EXERCISE INPUT
[Start of Attachment]
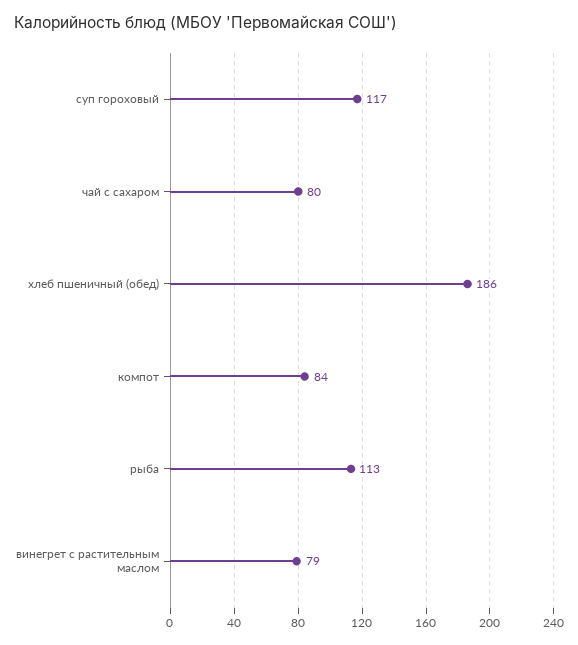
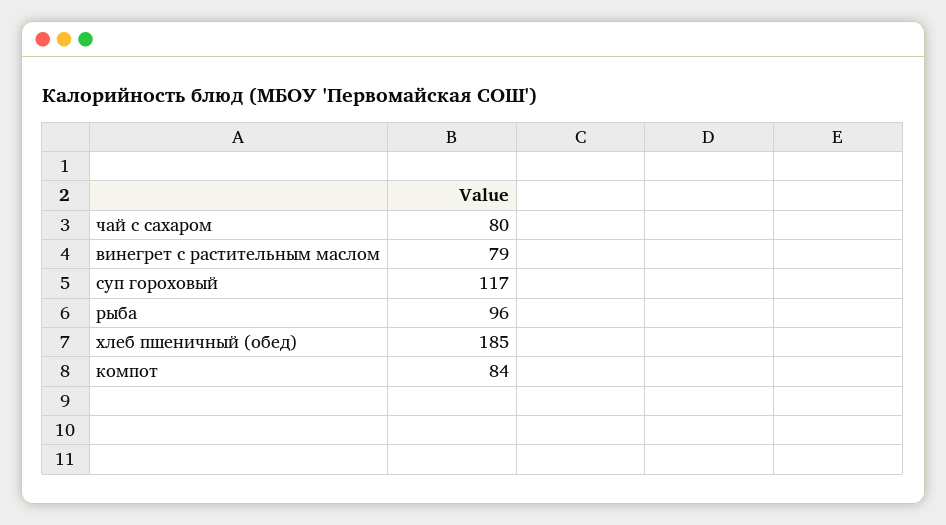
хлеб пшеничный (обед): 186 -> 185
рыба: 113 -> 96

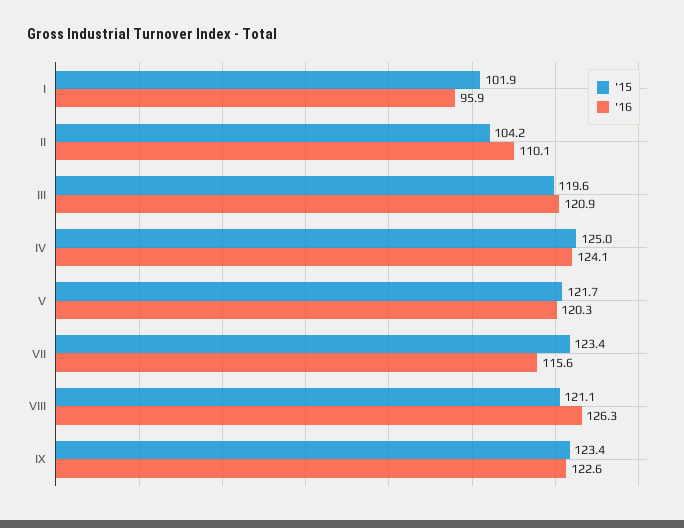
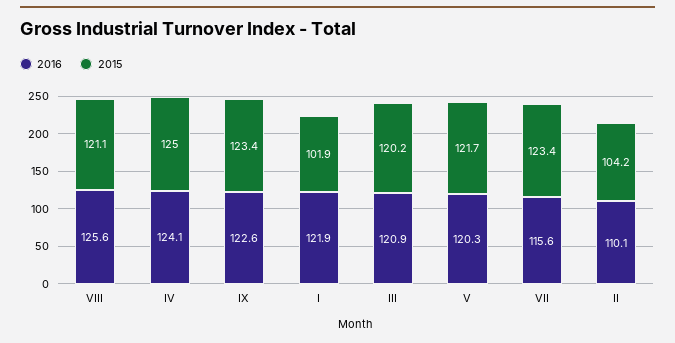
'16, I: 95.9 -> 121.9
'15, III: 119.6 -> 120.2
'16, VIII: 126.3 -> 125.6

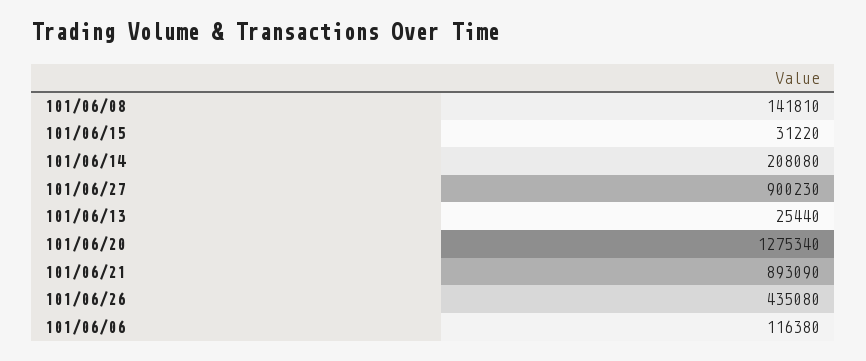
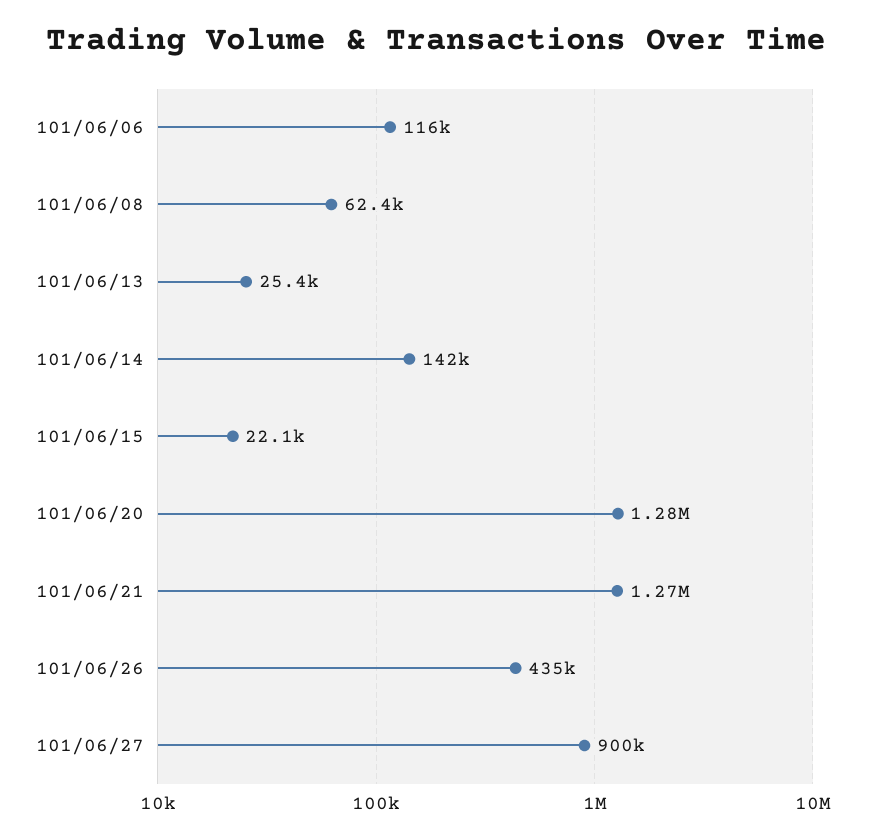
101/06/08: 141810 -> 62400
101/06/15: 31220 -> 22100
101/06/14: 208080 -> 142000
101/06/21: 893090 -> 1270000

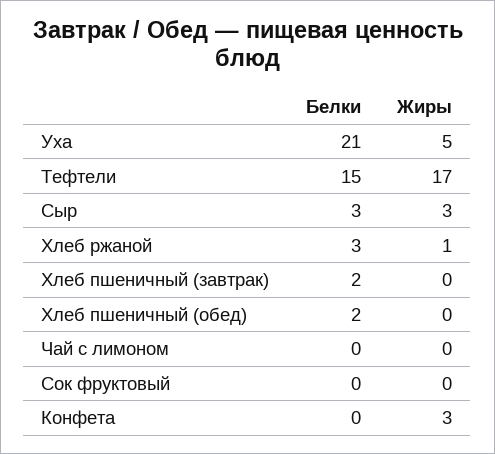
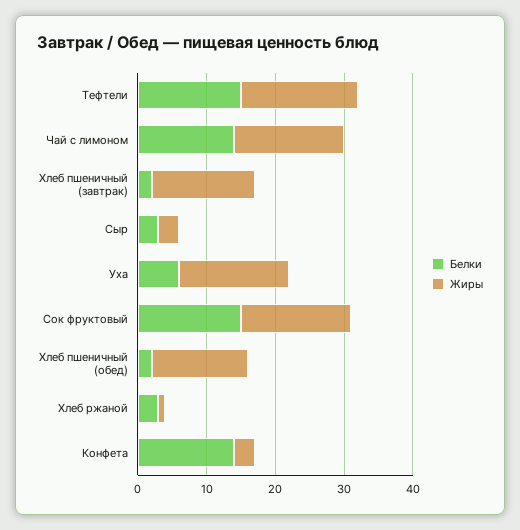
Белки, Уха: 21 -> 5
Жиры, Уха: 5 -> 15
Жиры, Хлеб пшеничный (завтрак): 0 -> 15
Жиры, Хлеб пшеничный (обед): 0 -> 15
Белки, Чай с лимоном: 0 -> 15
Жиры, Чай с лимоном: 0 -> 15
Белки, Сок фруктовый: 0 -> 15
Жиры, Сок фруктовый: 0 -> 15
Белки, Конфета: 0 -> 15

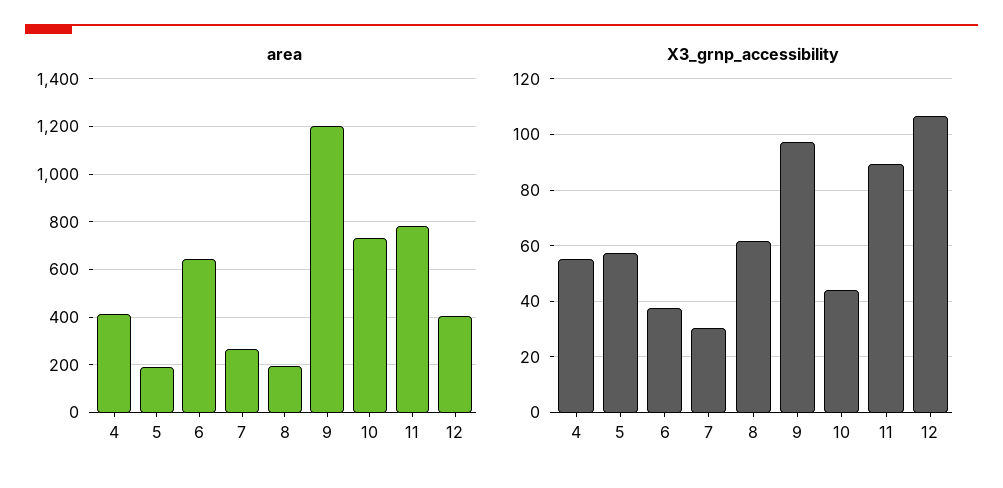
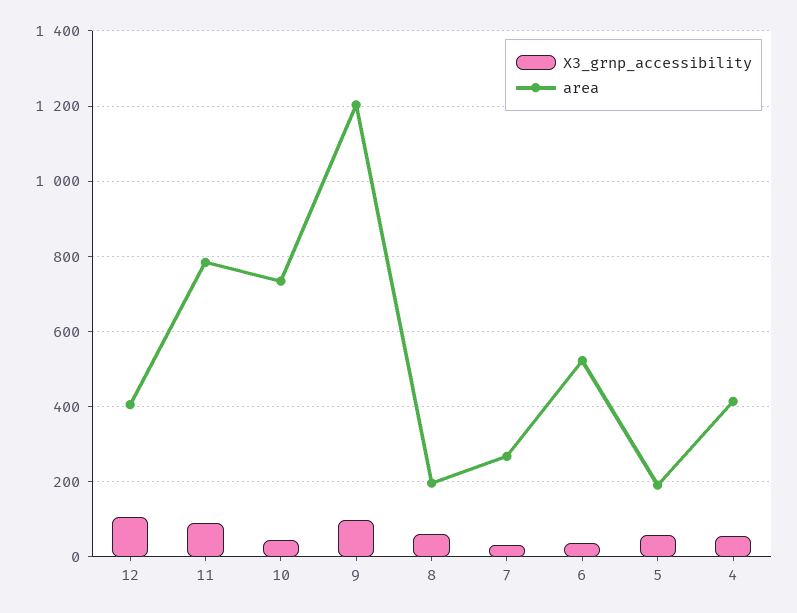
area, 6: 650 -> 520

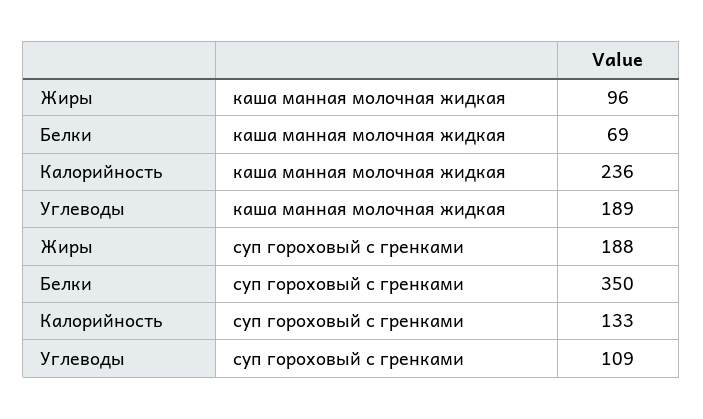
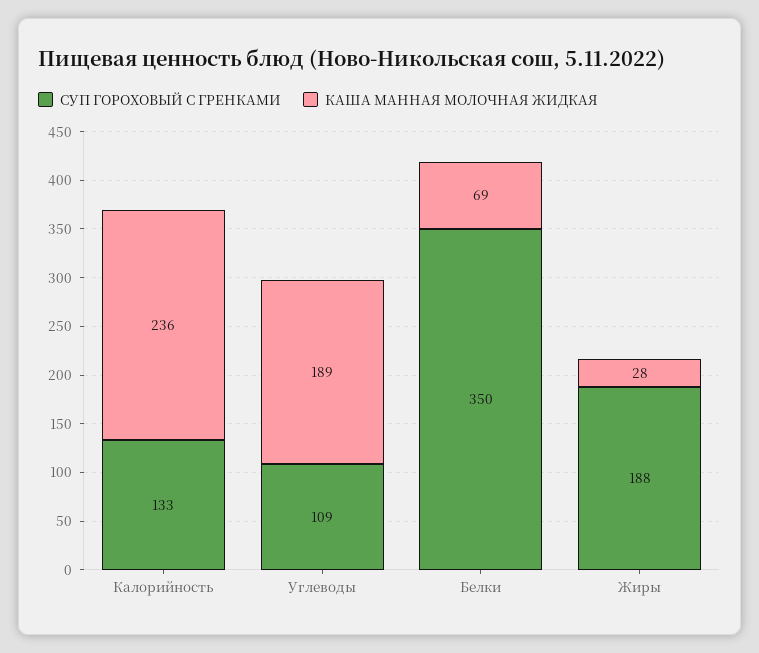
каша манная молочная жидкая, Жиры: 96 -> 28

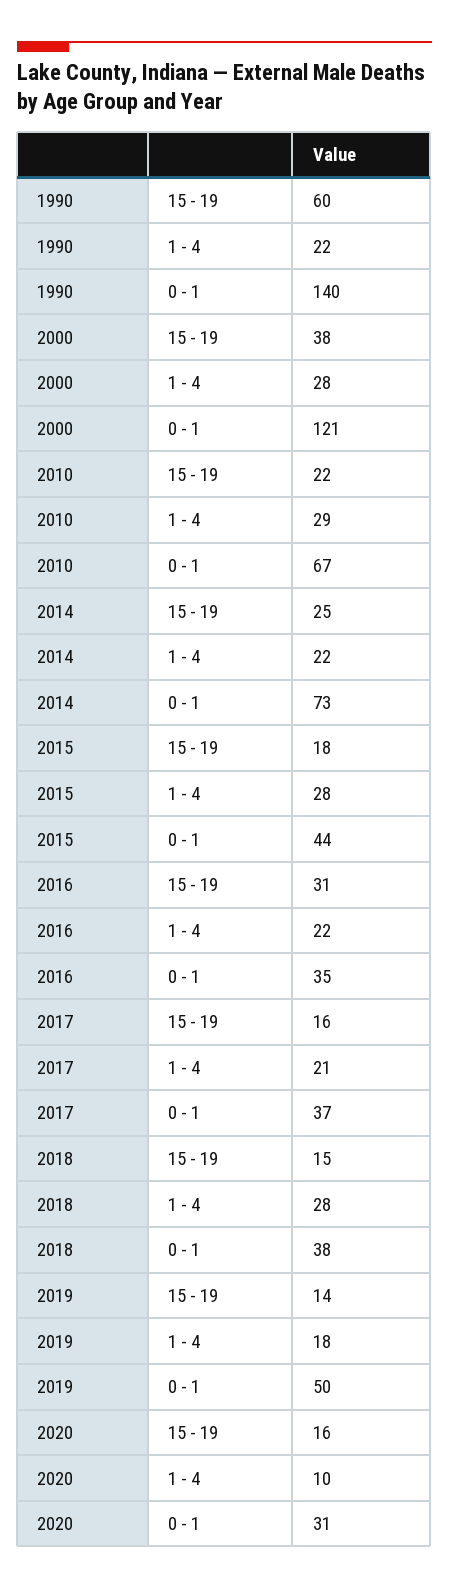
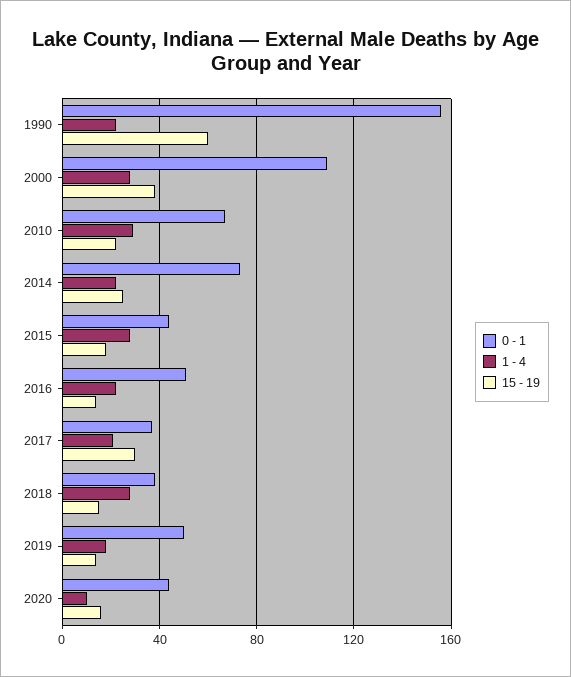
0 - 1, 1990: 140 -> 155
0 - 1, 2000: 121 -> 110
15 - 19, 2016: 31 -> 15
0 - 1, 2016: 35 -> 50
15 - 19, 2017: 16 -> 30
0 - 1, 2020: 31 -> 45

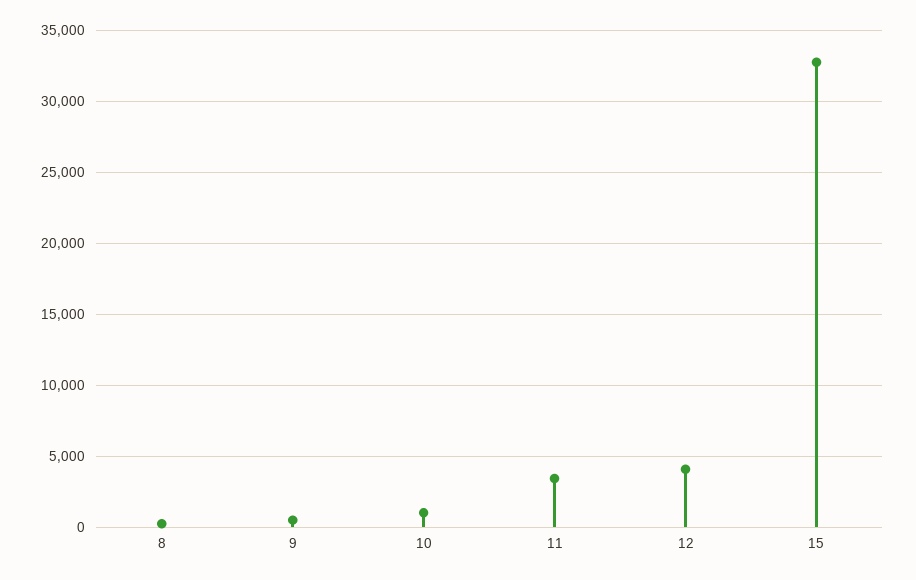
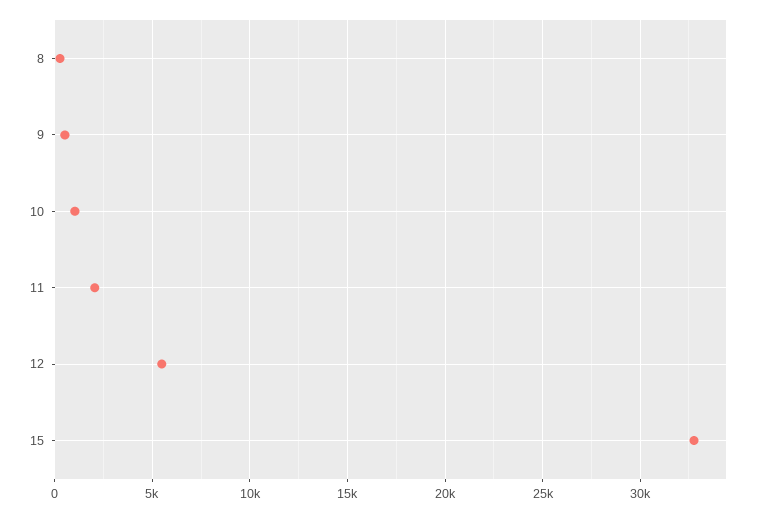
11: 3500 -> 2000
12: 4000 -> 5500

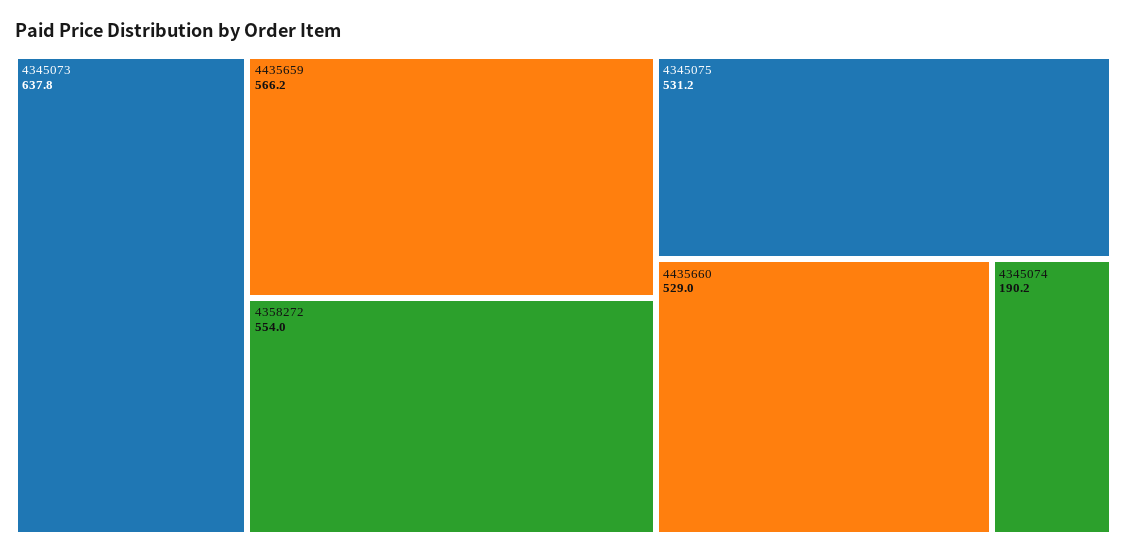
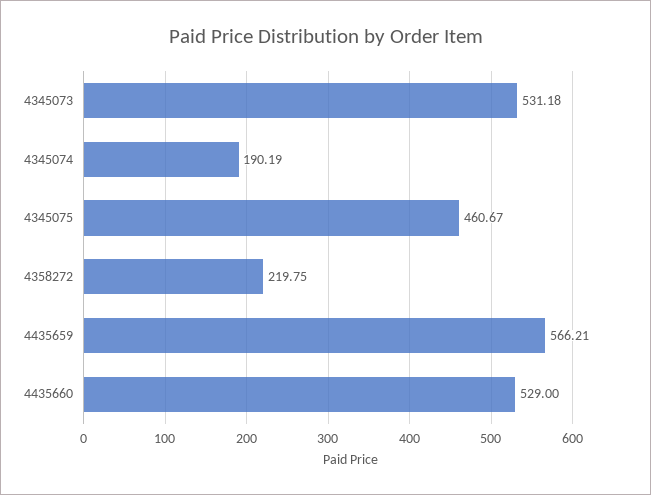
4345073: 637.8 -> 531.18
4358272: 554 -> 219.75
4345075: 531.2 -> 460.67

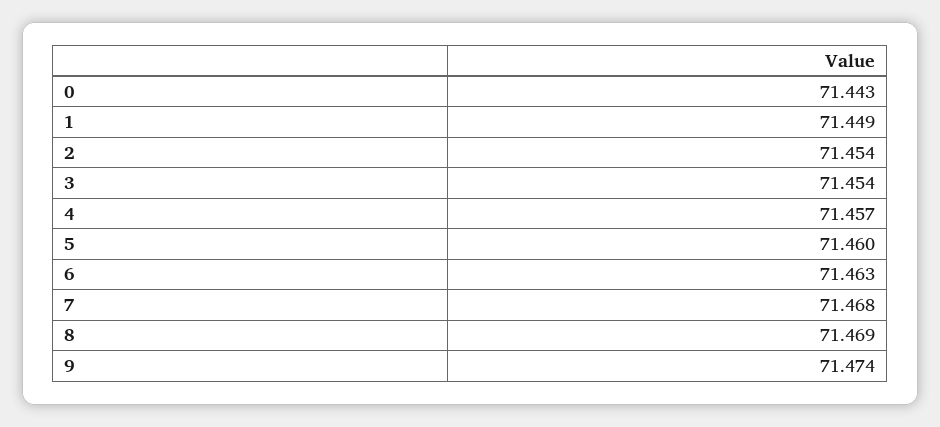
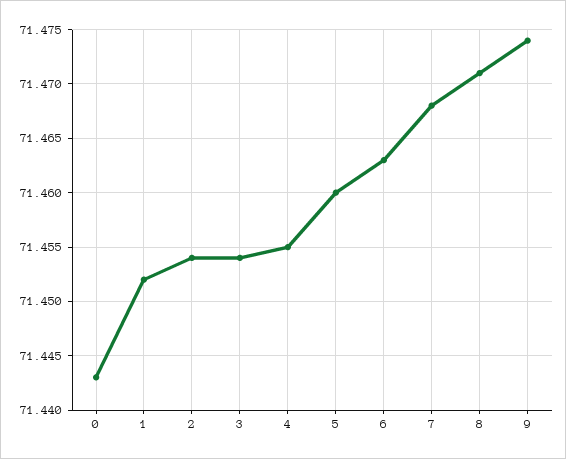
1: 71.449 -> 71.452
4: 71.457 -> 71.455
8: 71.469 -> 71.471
[End of Attachment]
TASK TO COMPLETE
Set down exactly, from the line that contains "15 - 19, 2016: 31 -> 15" through the last line of the data, each line as it stands, and leave the pictures out.

EXERCISE RESULT
15 - 19, 2016: 31 -> 15
0 - 1, 2016: 35 -> 50
15 - 19, 2017: 16 -> 30
0 - 1, 2020: 31 -> 45

11: 3500 -> 2000
12: 4000 -> 5500

4345073: 637.8 -> 531.18
4358272: 554 -> 219.75
4345075: 531.2 -> 460.67

1: 71.449 -> 71.452
4: 71.457 -> 71.455
8: 71.469 -> 71.471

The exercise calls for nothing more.